Give back the records that follow exactly, images excluded.

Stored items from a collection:
((

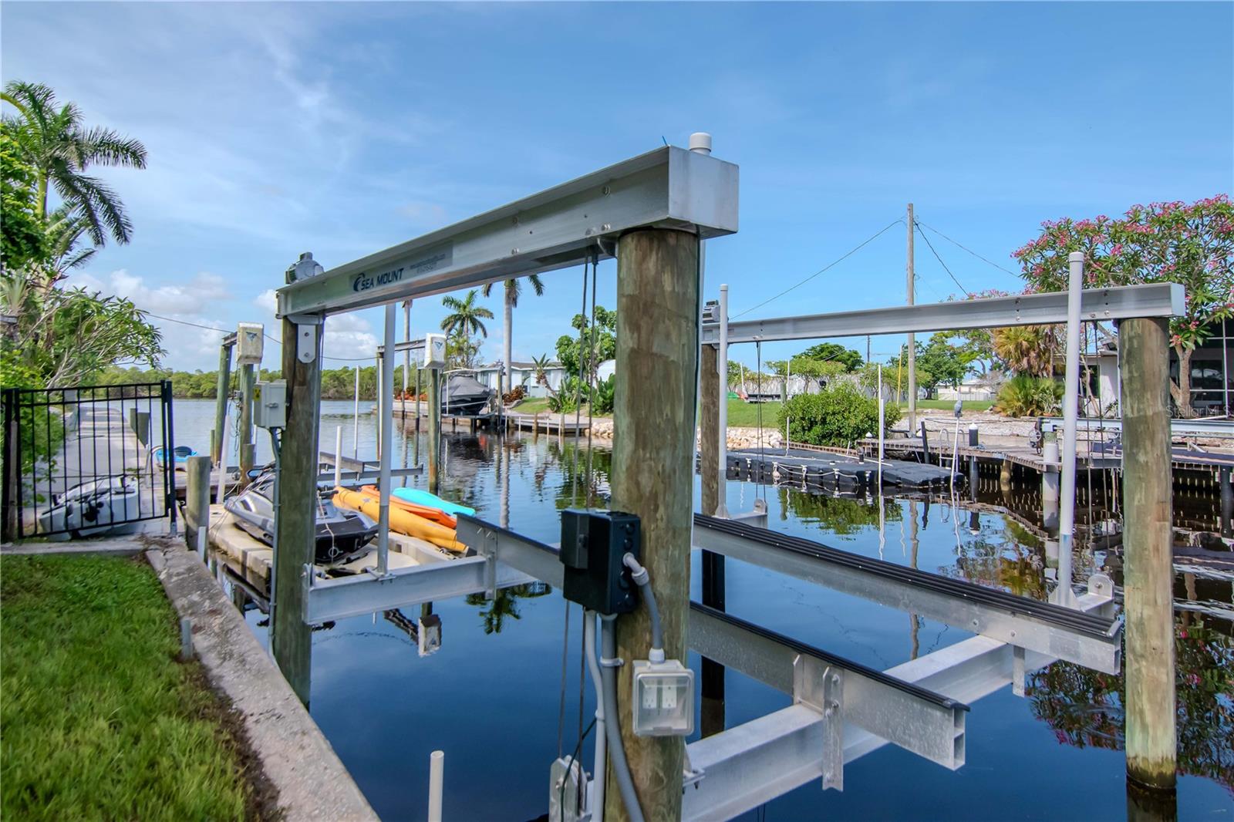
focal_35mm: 20
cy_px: 411
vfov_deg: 63.2
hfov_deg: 85.4
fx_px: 668
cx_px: 617
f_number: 7.1
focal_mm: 13
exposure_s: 1/1600
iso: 800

))

The completed task:
focal_35mm: 20
cy_px: 411
vfov_deg: 63.2
hfov_deg: 85.4
fx_px: 668
cx_px: 617
f_number: 7.1
focal_mm: 13
exposure_s: 1/1600
iso: 800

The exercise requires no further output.